I'm an over achiever. I've got a form of mental retardation that makes it impossible for me to settle for anything less than the high score, which I believe is the reason that I have always exceeded the BMI for my height/age. Some naysayers may try and point to my predication for southern cooking or my allergic reaction to physical endeavors, but I will stand by my deep seeded need for gold stars. In complete opposition to everything that I have just said, I have recently started going to the gym, mostly because my ladyfriends are doing it and I can't be left behind.
I wake up at 5am, put on my cutest/tightest workout gears and drag myself upstairs. Teeth brushing/ hair brushing / life hating / curse mouthing and I'm out the door by 5:20 - 30 minutes of C25K, 30 minutes of gettin swoll and im home by 6:30. This is how [nearly] every (other)day starts. I hate it.
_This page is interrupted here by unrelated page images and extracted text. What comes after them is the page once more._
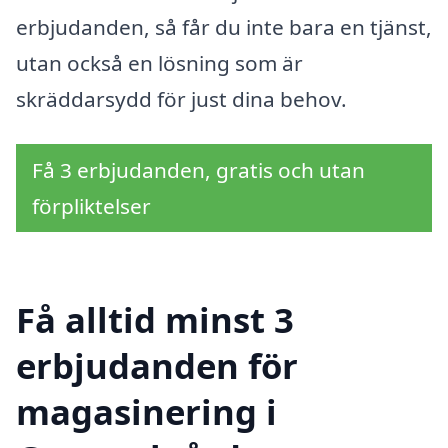
erbjudanden, så får du inte bara en tjänst,
utan också en lösning som är
skräddarsydd för just dina behov.
Få 3 erbjudanden, gratis och utan
förpliktelser
Få alltid minst 3
erbjudanden för
magasinering i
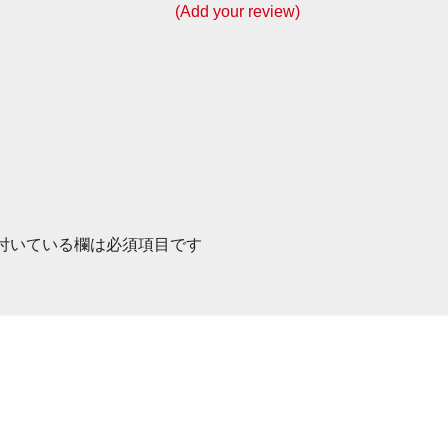
(Add your review)
付いている欄は必須項目です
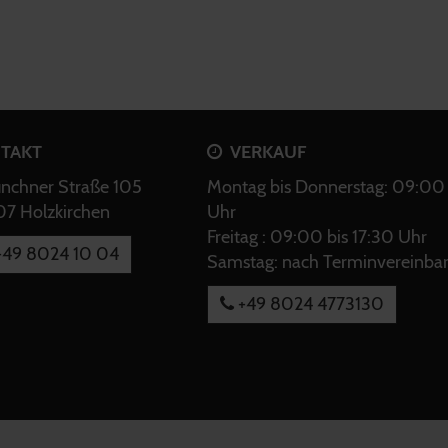
TAKT
VERKAUF
chner Straße 105
Montag bis Donnerstag: 09:00 
7 Holzkirchen
Uhr
Freitag : 09:00 bis 17:30 Uhr
49 8024 10 04
Samstag: nach Terminvereinba
+49 8024 4773130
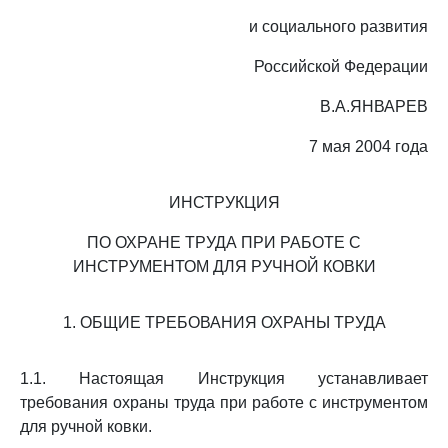
и социального развития
Российской Федерации
В.А.ЯНВАРЕВ
7 мая 2004 года
ИНСТРУКЦИЯ
ПО ОХРАНЕ ТРУДА ПРИ РАБОТЕ С
ИНСТРУМЕНТОМ ДЛЯ РУЧНОЙ КОВКИ
1. ОБЩИЕ ТРЕБОВАНИЯ ОХРАНЫ ТРУДА
1.1. Настоящая Инструкция устанавливает
требования охраны труда при работе с инструментом
для ручной ковки.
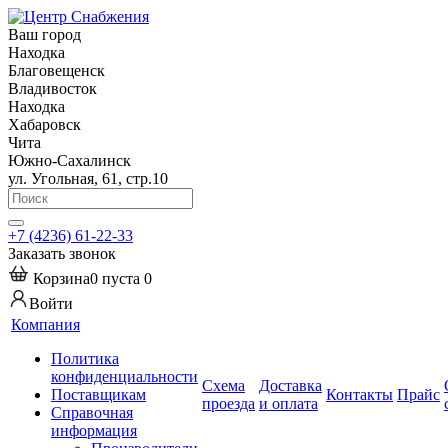
Ваш город
Находка
Благовещенск
Владивосток
Находка
Хабаровск
Чита
Южно-Сахалинск
ул. Угольная, 61, стр.10
+7 (4236) 61-22-33
Заказать звонок
Корзина
0
пуста
0
Войти
Компания
Политика
конфиденциальности
Схема
Доставка
Поставщикам
Контакты
Прайс
проезда
и оплата
Справочная
информация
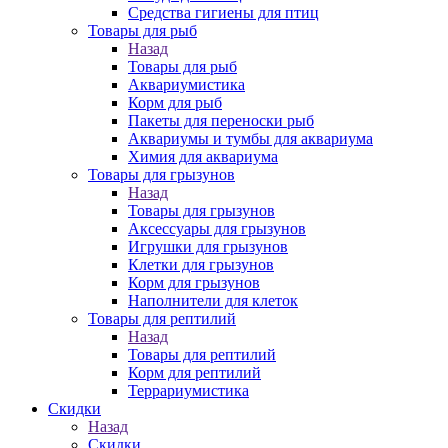
Средства гигиены для птиц
Товары для рыб
Назад
Товары для рыб
Аквариумистика
Корм для рыб
Пакеты для переноски рыб
Аквариумы и тумбы для аквариума
Химия для аквариума
Товары для грызунов
Назад
Товары для грызунов
Аксессуары для грызунов
Игрушки для грызунов
Клетки для грызунов
Корм для грызунов
Наполнители для клеток
Товары для рептилий
Назад
Товары для рептилий
Корм для рептилий
Террариумистика
Скидки
Назад
Скидки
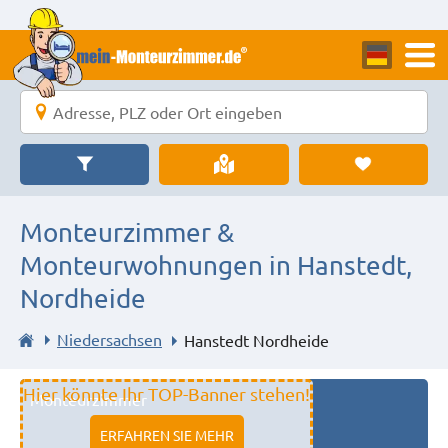
Monteurzimmer &
Monteurwohnungen in Hanstedt,
Nordheide
Niedersachsen
Hanstedt Nordheide
Hier könnte Ihr TOP-Banner stehen!
Monteurzimmer
11333 fulda
ERFAHREN SIE MEHR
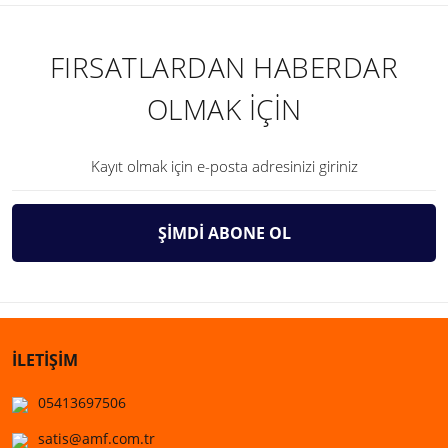
FIRSATLARDAN HABERDAR
OLMAK İÇİN
ŞİMDİ ABONE OL
İLETİŞİM
05413697506
satis@amf.com.tr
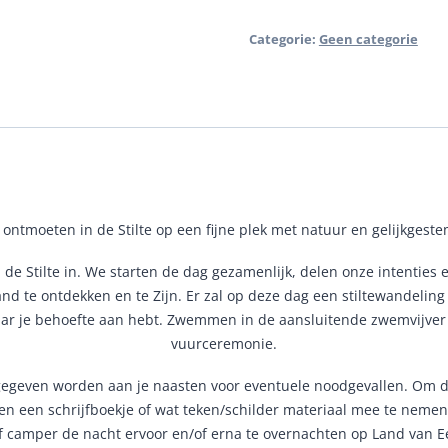
STILTE
aantal
Categorie:
Geen categorie
f ontmoeten in de Stilte op een fijne plek met natuur en gelijkgest
de Stilte in. We starten de dag gezamenlijk, delen onze intenties
land te ontdekken en te Zijn. Er zal op deze dag een stiltewandelin
 waar je behoefte aan hebt. Zwemmen in de aansluitende zwemvijve
vuurceremonie.
geven worden aan je naasten voor eventuele noodgevallen. Om de u
en een schrijfboekje of wat teken/schilder materiaal mee te nemen
 of camper de nacht ervoor en/of erna te overnachten op Land van 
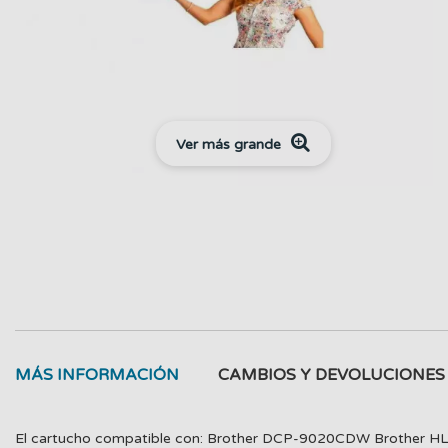
Ver más grande
MÁS INFORMACIÓN
CAMBIOS Y DEVOLUCIONES
El cartucho compatible con: Brother DCP-9020CDW Broth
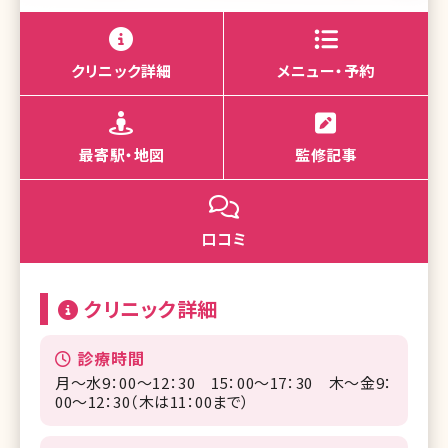
クリニック詳細
メニュー・予約
最寄駅・地図
監修記事
口コミ
クリニック詳細
診療時間
月～水9：00～12：30 15：00～17：30 木～金9：
00～12：30（木は11：00まで）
People talk about getting a runner's high or feeling better about themselves when they eat salad, but I think it's all bullshit. I feel better when I eat a sleeve of oreos before bed and I get a high when....I get high. Those two things may or may not be related to eachother and my lack of body karate. This doesn't mean im going to stop going to the gym or start eating shitty again. I am going to continue sweating like a demon and giving away all the baked goods that I make, because I refuse to come in any place but first. I need winning more than I need happiness. I told you I was retarded.
I'll keep you posted on my hate/ weight loss on a semi weekly basis or whatever. ugghhhhh its only 10 am and I'm already exhausted because I've been up for 5 hours- working out is for assholes- so uh good luck.
i'm looking into an outfit made of reflectors so i can actually work out in the middle of the nite. ya know, when i'm awake. i seriously think my body is still on alaska time. 9 years of jet lag...seriously?